Obesity Care

Childhood Obesity CHD Risks Might Be Reversible

Childhood obesity’s cardiovascular consequences might be reversible with timely intervention, after a Swedish study demonstrated that children who were overweight but achieved normal weight by young adulthood had similar coronary heart disease risk to their “never-overweight” peers.

  • Childhood obesity is often tied to adult CHD, but whether these risks were permanent remained unclear.
  • So it’s important to understand when the critical windows for intervention are and whether or not obesity timing affects long-term cardiovascular outcomes.

The BMI Epidemiology Study analysis linked health records to nationwide registries for 103k people in Sweden to track their BMI changes from childhood through young adulthood and examined CHD outcomes over a mean 37.8-year follow-up.

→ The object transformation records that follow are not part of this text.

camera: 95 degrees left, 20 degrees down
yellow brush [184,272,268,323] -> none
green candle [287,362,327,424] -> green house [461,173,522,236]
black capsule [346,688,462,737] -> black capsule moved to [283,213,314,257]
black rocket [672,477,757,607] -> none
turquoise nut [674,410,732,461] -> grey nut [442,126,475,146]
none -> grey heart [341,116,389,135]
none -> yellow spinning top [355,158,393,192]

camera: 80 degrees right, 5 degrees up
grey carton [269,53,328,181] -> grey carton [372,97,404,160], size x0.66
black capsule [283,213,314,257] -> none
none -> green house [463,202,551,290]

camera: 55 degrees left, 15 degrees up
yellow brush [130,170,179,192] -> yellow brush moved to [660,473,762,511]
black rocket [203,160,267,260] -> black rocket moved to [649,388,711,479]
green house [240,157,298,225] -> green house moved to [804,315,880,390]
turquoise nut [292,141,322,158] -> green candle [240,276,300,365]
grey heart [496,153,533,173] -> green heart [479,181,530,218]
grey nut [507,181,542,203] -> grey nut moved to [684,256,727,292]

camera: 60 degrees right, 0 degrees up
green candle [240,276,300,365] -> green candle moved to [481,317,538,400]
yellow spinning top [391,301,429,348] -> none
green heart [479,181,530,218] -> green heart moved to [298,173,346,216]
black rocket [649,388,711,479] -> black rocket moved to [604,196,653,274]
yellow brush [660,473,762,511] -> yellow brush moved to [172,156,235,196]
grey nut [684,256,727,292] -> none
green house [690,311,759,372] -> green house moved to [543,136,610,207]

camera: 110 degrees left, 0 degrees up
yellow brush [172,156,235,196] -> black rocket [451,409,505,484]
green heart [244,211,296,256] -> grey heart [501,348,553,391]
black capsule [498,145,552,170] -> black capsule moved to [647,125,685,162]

  • Childhood overweight BMIs (HR 1.15) and young adult overweight/obese BMIs (HR 1.71) each led to increased CHD risk (5.6% of individuals ultimately experienced CHD).
  • Children who were overweight but achieved normal weight by young adulthood had CHD risk equivalent to those maintaining normal weight at both timepoints (HR 0.98), bringing their risk back to normal as well.
  • Obesity during puberty carried significantly greater CHD risk than long-term childhood obesity (HR 1.23), indicating timing of weight gain matters beyond duration.

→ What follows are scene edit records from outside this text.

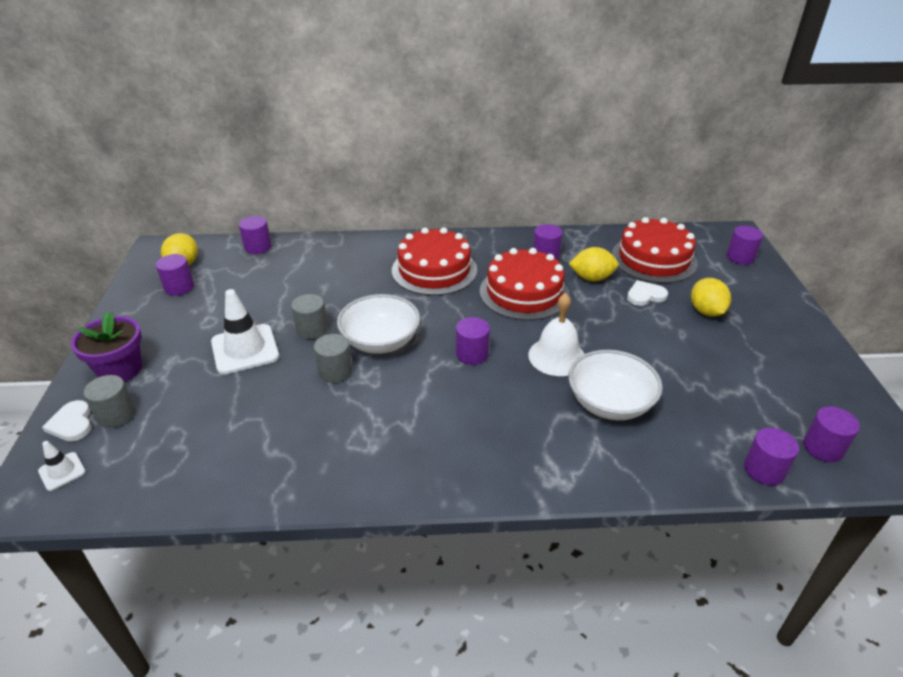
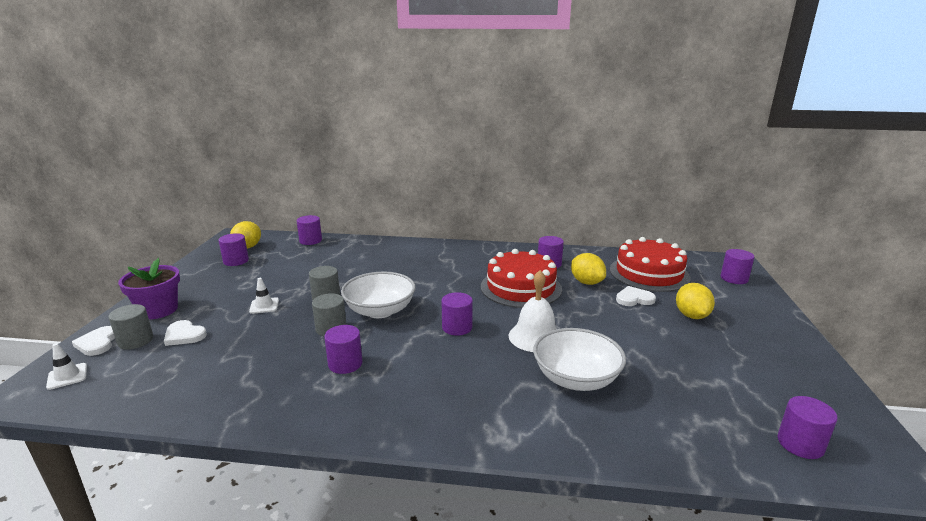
camera: 10 degrees right, 15 degrees down
white traffic cone [211,289,279,374] -> white traffic cone [249,278,279,314], size x0.50
red cake [392,227,477,296] -> none
yellow lemon [569,247,619,281] -> yellow lemon turned 45 degrees clockwise [571,253,606,285]
purple cylinder [744,428,799,486] -> purple cylinder moved to [324,325,363,374]
none -> white heart [164,320,207,346]

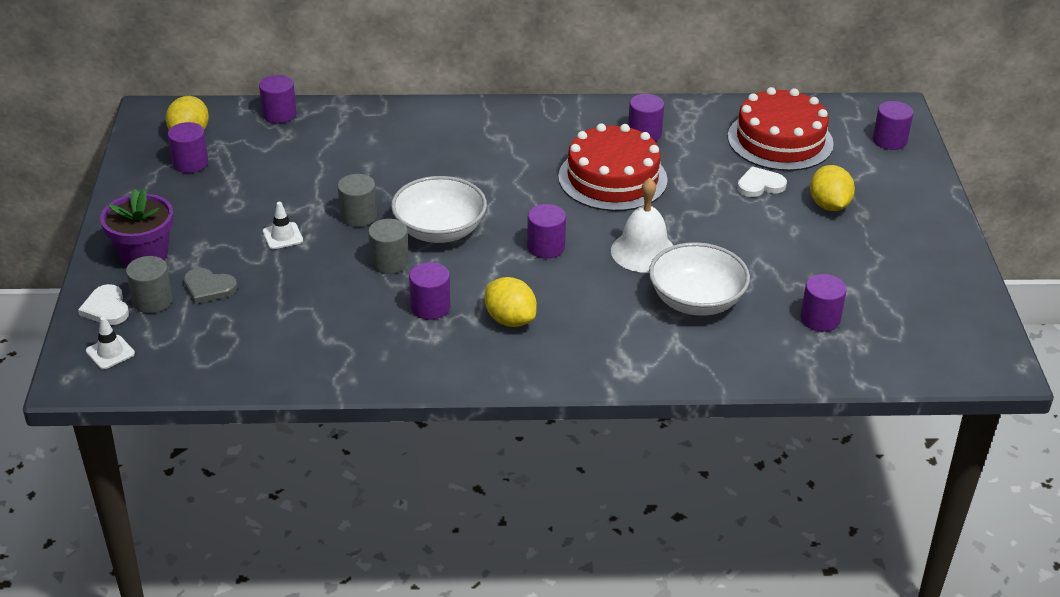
camera: 10 degrees left, 15 degrees up
white heart [164,320,207,346] -> grey heart [184,268,237,304]
yellow lemon [571,253,606,285] -> yellow lemon moved to [485,277,537,327]
purple cylinder [777,396,838,459] -> purple cylinder moved to [800,274,847,332]

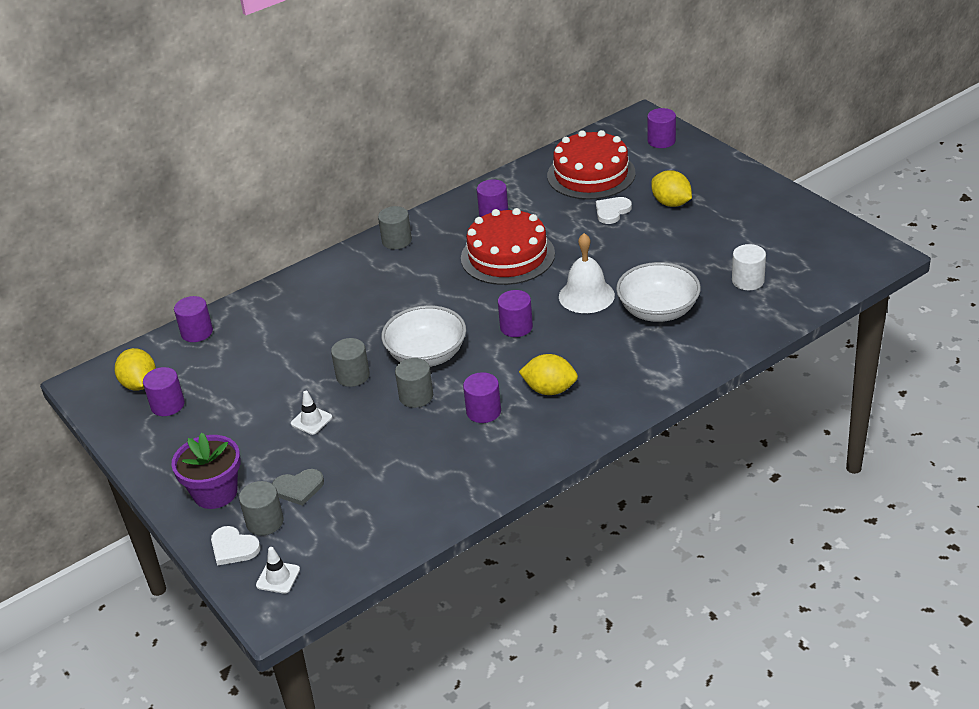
camera: 30 degrees left, 0 degrees up
purple cylinder [800,274,847,332] -> white cylinder [732,244,766,290]
none -> grey cylinder [378,206,412,249]

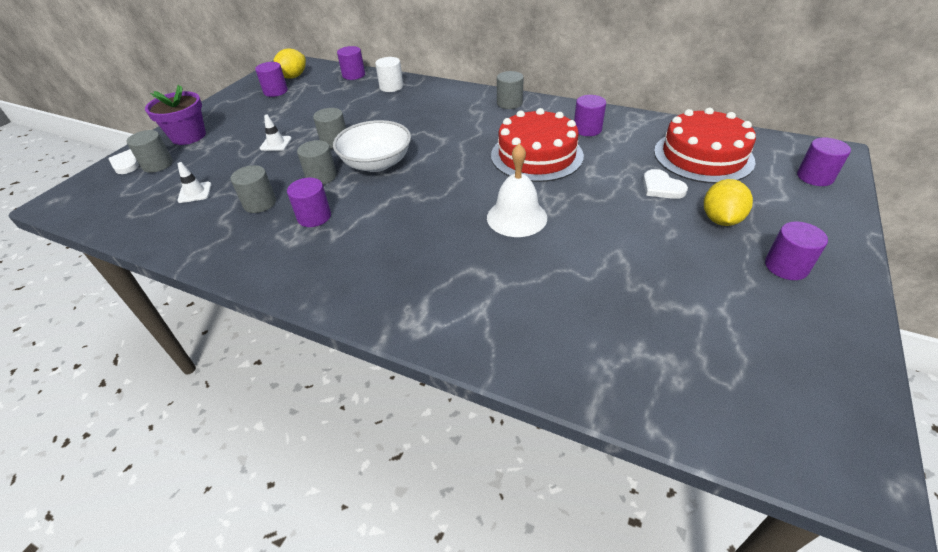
camera: 60 degrees right, 5 degrees up
white traffic cone [256,547,300,594] -> white traffic cone moved to [177,162,211,203]
grey heart [272,469,324,506] -> none
purple cylinder [498,290,533,337] -> purple cylinder moved to [765,221,828,280]
yellow lemon [519,354,578,395] -> none
white heart [596,197,632,224] -> white heart turned 135 degrees counterclockwise [643,169,688,199]
white bowl [616,262,701,322] -> none
white cylinder [732,244,766,290] -> white cylinder moved to [375,57,403,92]
none -> grey cylinder [231,165,276,213]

It’s worth noting that this longitudinal study did not include lifestyle factors, but it still lends support to the importance of reversing unhealthy weight trends in children as soon as possible since developmental changes can rapidly increase risk.

  • For example, the high CHD risk caused by obesity during puberty likely has ties to the way children’s hormones work.
  • This is also supported by earlier research on teenage BMI changes that found increased stroke, heart failure, cardiovascular death, and coronary atherosclerosis risks.

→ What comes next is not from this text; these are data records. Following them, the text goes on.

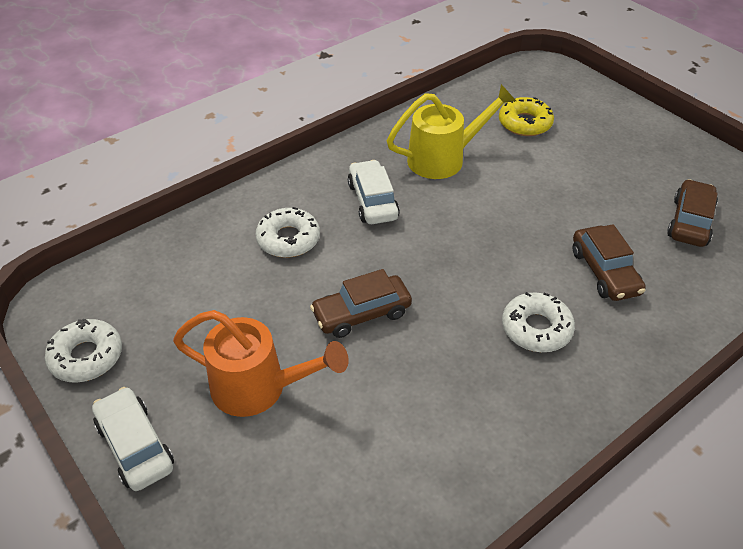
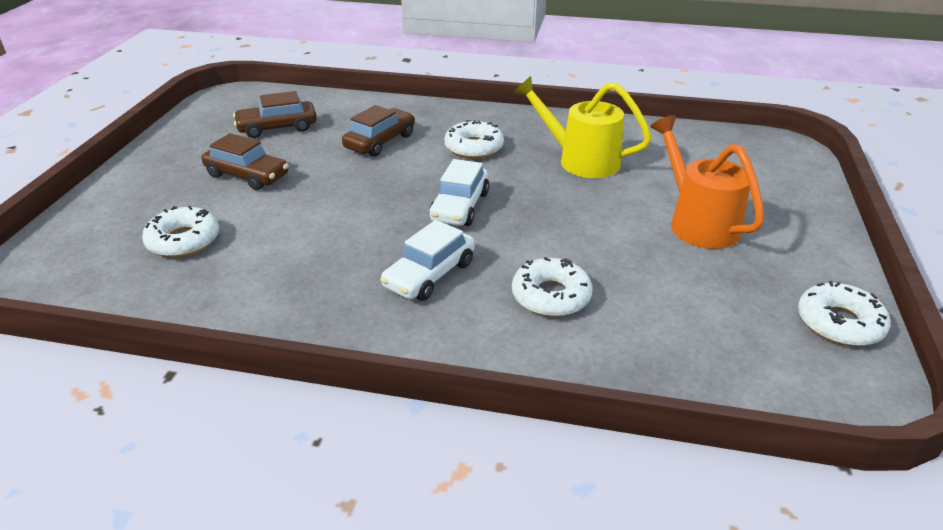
camera: 130 degrees left, 10 degrees down
white car [92,387,174,491] -> white car moved to [429,159,489,226]
brown car [310,269,412,338] -> brown car moved to [202,133,289,190]
yellow watering can [387,84,516,179] -> yellow watering can moved to [513,76,652,178]
yellow donut [499,97,554,136] -> white donut [142,206,219,257]

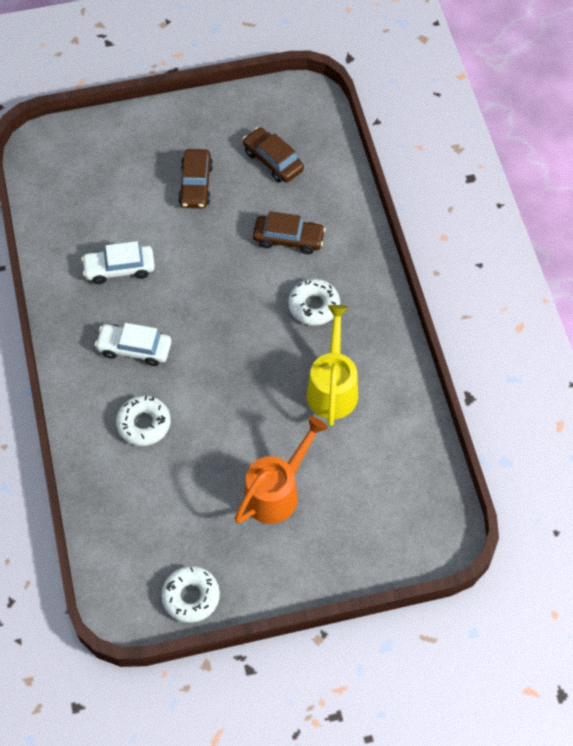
camera: 65 degrees right, 25 degrees up
white donut [142,206,219,257] -> none
white car [429,159,489,226] -> white car moved to [81,241,155,284]

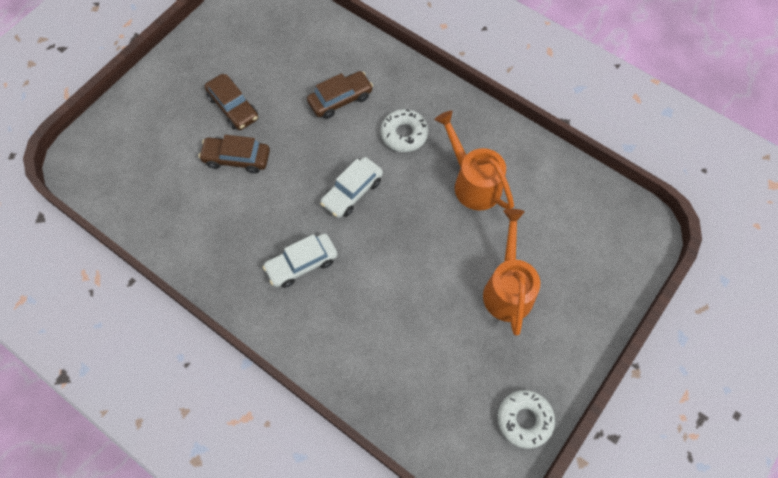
camera: 40 degrees left, 5 degrees up
white car [81,241,155,284] -> white car moved to [320,157,383,218]
white donut [116,395,171,446] -> none
brown car [243,127,304,183] -> brown car moved to [198,135,270,174]
yellow watering can [306,305,358,426] -> orange watering can [434,110,514,211]

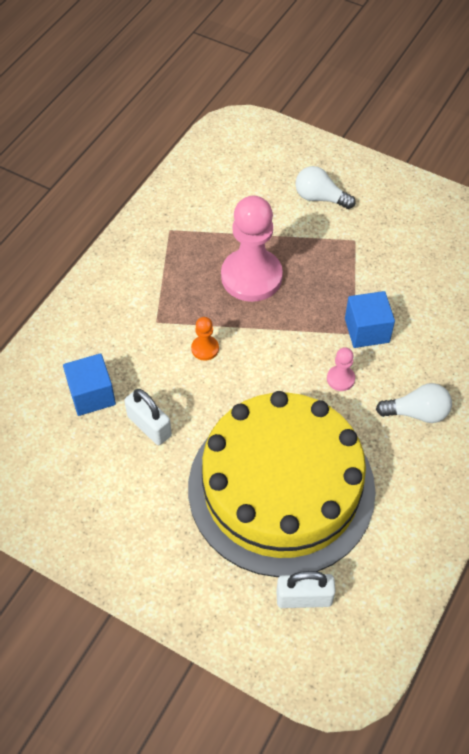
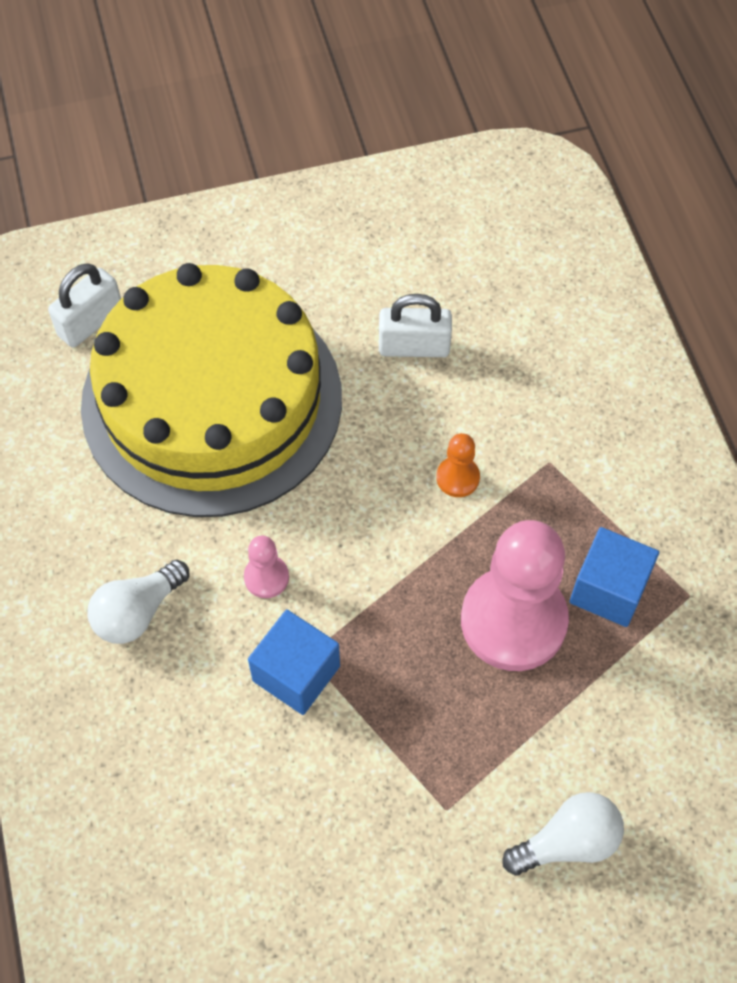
camera: 135 degrees right, 5 degrees up
blue cube [63,353,116,416] -> blue cube moved to [569,527,659,627]

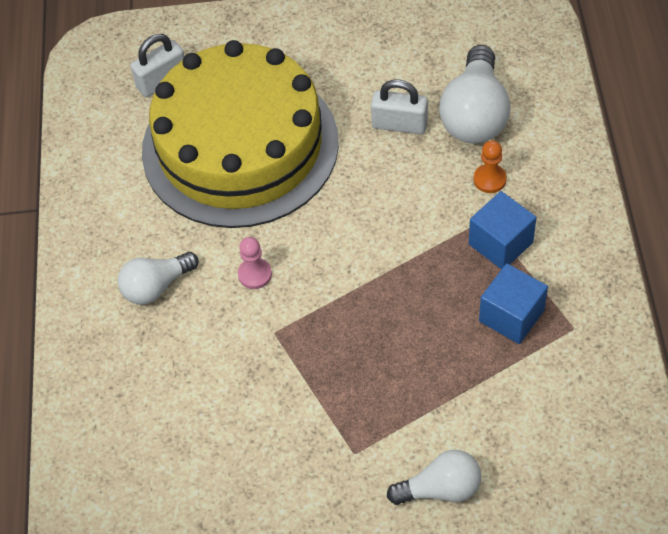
camera: 15 degrees right, 5 degrees down
blue cube [248,609,340,715] -> blue cube moved to [469,191,537,269]
orange pawn [436,433,480,497] -> orange pawn moved to [474,140,507,193]
pink pawn [461,520,569,671] -> none
none -> white light bulb [439,45,511,144]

Given that getting back to a normal weight by young adulthood also returned individuals to a normal CHD risk level, the findings support aggressive childhood obesity intervention as a window to prevent lifelong cardiovascular disease burden.

The Takeaway

It used to be assumed that childhood obesity was devastating for a person’s long-term health, but this study tells us that may not be the case, at least when it comes to coronary heart disease. It’s also a reminder that it’s never too late or too early to maintain a healthy weight.